BOMS: For people unfamiliar with your music – What can people expect when coming out to an Afrobeta show?

Cuci: Lots of energy and a good time!

BOMS: How much is having a stage presence important to the style of electro-pop that you play? And how have you developed your stage presence?

Cuci: I think what is described as presence is just communicating the songs. We take our time crafting the songs and working on the live show.

Smurphio: Playing in front of a live audience, practicing and always working on new synth sounds.

BOMS: When you two pen a song who writes more for the band – Cuci Amador or Smurphio? And what influences what you write/sing about? Are there topics that are off limits?

Cuci: I’m guessing you are asking about lyrics more than music. We share the duties of writing lyrics. We like to write about real experiences.
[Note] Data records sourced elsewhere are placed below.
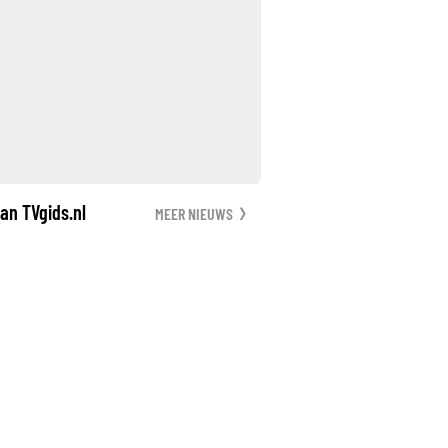
an TVgids.nl
MEER NIEUWS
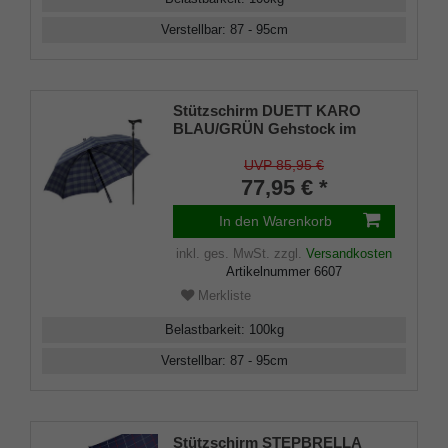
Verstellbar
:
87 - 95
cm
Stützschirm DUETT KARO
BLAU/GRÜN Gehstock im
Regenschirm,
höhenverstellbar, Fritzgriff,
UVP 85,95 €
Schirmhülle, Klettverschluss,
77,95 € *
Gummipuffer Damen und
Herren
In den Warenkorb
inkl. ges. MwSt.
zzgl.
Versandkosten
Artikelnummer
6607
Merkliste
Belastbarkeit
:
100
kg
Verstellbar
:
87 - 95
cm
Stützschirm STEPBRELLA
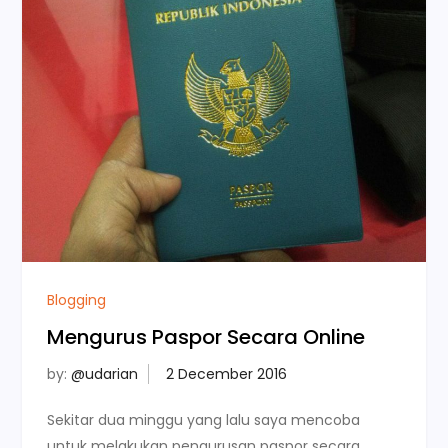
Blogging
Mengurus Paspor Secara Online
by:
@udarian
Sekitar dua minggu yang lalu saya mencoba
untuk melakukan pengurusan paspor secara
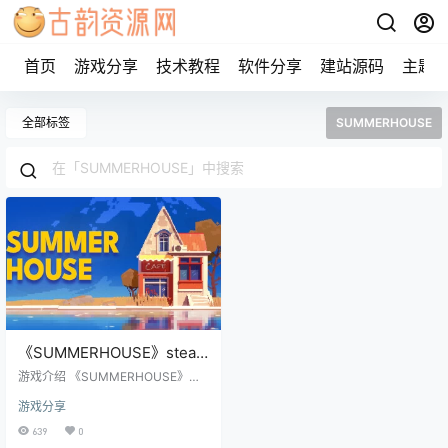
首页
游戏分享
技术教程
软件分享
建站源码
主题
全部标签
SUMMERHOUSE
《SUMMERHOUSE》steam
正版离线版共享账号
游戏介绍 《SUMMERHOUSE》
——尽情展现你的建筑才华，打造
游戏分享
梦幻般的居家空间！这款微型建筑
游戏让你畅享创意无限，搭建出独
639
0
一无二、美丽绝伦的房子。这里没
No topic is off limits!

BOMS: Do you feel more comfortable playing in a live setting or in the studio?  And why is there a comfort level difference – if there is one?

Smurphio: There is a difference to playing in front of an audience as opposed to the studio. In a live situation, it feels like a give and take with the audience. In the studio we rely on each other to get the creativity flowing.

BOMS: You’ve played hundreds of shows– could you pick and describe one of your favorites and why or pick a moment that stands out to you?

Smurphio: We played this little festival at Jimbo’s in Virginia Key called Swamp Stomp. The stage was all rickety and not much more than some wooden boards set up haphazardly. But the energy was incredible! The crowd was all around us, behind and in front and singing the songs. Amazing.

BOMS: Your video for “Play House” is ridiculously creative – what inspired this video? And how much were you involved in its creation / direction?

Cuci: The video was inspired by the director, Ruben Van Leer’s interpretation of the song.  We collaborated remotely on Dropbox.com for a month before the shoot. It was important to share ideas beforehand because we flew all the way into Ruben’s hometown, Amsterdam, for the shoot.

BOMS: If you believe music evolves over time – where do you see the Afrobeta sound going 5 years from now? And where do you see the genre of Electro-pop going in the next 5 years?

Cuci: We do believe music evolves over time.  Our sound will incorporate more exotic instrumentation.  Electro is pop right now and in 5 years it’s gonna not going to be called electro anymore.

BOMS: What inspires you away from music – travel,art,sport, etc?

Smurphio:  zoos, super bounce balls and furry animals

Cuci:  nature! We are lucky to have a lot of that here in Miami. The summer has been so fun for kayaking, paddleboarding and biking.